Brief: Copy the full passage on lipid metabolism word for word, title included.

Selected passage:

Microscopic pathways of lipid metabolism: triglyceride mobilization, β-oxidation, and the "local energy supply" principle

Fat is an important energy storage substance in the human body, mainly stored in the subcutaneous fat layer, but also distributed around internal organs and in intermuscular spaces. Fat is oxidized and broken down in the body through a series of complex processes to produce energy; fat breakdown occurs directly within cells. Although fat has high chemical energy, its molecular composition contains relatively little oxygen, requiring more oxygen to oxidize and break down. Compared to carbohydrate metabolism, fat metabolism involves more steps and is less efficient than carbohydrate metabolism in the short term. Therefore, the body tends to choose carbohydrates as the primary energy source for high-intensity exercise, while using fat as a reserve energy source and for endurance.

Record excerpts:
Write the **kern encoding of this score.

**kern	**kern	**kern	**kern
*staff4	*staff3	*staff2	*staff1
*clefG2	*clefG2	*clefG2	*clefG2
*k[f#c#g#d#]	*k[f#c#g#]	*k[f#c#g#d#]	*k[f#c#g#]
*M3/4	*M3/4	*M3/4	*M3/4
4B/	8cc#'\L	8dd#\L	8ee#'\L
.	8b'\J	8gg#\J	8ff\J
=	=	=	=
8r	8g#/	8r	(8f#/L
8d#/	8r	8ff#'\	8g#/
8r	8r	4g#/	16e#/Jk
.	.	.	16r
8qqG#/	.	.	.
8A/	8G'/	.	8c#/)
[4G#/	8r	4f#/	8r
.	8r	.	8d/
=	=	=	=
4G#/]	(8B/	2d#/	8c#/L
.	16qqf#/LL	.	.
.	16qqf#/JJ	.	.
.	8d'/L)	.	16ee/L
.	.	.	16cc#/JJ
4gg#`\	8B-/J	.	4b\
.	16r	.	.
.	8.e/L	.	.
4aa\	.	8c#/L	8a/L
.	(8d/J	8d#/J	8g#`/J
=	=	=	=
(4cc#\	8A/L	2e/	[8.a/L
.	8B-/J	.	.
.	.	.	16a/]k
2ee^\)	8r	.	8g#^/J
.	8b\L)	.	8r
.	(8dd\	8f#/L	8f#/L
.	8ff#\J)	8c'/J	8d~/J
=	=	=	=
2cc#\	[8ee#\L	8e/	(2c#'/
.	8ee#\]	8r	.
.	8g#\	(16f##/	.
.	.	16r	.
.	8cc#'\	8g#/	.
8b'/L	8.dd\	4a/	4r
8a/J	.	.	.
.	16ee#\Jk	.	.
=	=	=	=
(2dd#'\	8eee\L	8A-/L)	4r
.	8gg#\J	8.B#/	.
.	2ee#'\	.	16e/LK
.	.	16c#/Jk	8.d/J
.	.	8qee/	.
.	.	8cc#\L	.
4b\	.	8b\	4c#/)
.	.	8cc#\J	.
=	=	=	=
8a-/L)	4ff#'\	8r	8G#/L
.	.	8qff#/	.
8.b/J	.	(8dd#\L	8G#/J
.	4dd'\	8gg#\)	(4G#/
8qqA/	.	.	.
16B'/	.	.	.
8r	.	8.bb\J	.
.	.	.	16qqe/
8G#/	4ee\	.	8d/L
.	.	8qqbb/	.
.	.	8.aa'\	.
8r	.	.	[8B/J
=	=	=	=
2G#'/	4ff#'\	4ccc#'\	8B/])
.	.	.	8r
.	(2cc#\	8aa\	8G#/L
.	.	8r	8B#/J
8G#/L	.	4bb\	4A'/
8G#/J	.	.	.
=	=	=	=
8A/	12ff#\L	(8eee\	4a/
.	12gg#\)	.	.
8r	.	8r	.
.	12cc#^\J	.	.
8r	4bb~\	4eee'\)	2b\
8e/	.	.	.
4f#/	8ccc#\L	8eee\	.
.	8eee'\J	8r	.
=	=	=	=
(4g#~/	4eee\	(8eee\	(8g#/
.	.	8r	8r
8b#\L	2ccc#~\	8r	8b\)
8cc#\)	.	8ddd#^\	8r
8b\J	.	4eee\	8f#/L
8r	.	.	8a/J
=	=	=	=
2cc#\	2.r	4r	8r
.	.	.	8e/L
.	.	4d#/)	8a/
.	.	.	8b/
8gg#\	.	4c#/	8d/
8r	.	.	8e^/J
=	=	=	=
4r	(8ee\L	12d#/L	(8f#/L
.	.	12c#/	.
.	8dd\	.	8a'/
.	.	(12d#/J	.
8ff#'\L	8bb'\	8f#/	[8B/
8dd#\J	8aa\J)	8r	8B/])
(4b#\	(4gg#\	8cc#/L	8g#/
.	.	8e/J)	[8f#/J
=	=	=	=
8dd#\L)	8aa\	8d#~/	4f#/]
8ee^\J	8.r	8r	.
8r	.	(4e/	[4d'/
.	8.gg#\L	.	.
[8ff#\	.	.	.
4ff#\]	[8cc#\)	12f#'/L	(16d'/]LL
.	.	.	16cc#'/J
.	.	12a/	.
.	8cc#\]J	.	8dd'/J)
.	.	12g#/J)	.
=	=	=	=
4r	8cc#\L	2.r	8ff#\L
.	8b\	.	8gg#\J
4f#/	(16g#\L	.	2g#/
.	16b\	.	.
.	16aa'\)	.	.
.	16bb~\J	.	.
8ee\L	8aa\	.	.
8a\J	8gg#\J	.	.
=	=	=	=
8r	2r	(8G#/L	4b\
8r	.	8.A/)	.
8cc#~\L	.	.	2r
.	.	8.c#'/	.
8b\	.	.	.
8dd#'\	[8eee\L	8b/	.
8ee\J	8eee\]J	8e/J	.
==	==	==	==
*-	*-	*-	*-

Answer box:
Microscopic pathways of lipid metabolism: triglyceride mobilization, β-oxidation, and the "local energy supply" principle

Fat is an important energy storage substance in the human body, mainly stored in the subcutaneous fat layer, but also distributed around internal organs and in intermuscular spaces. Fat is oxidized and broken down in the body through a series of complex processes to produce energy; fat breakdown occurs directly within cells. Although fat has high chemical energy, its molecular composition contains relatively little oxygen, requiring more oxygen to oxidize and break down. Compared to carbohydrate metabolism, fat metabolism involves more steps and is less efficient than carbohydrate metabolism in the short term. Therefore, the body tends to choose carbohydrates as the primary energy source for high-intensity exercise, while using fat as a reserve energy source and for endurance.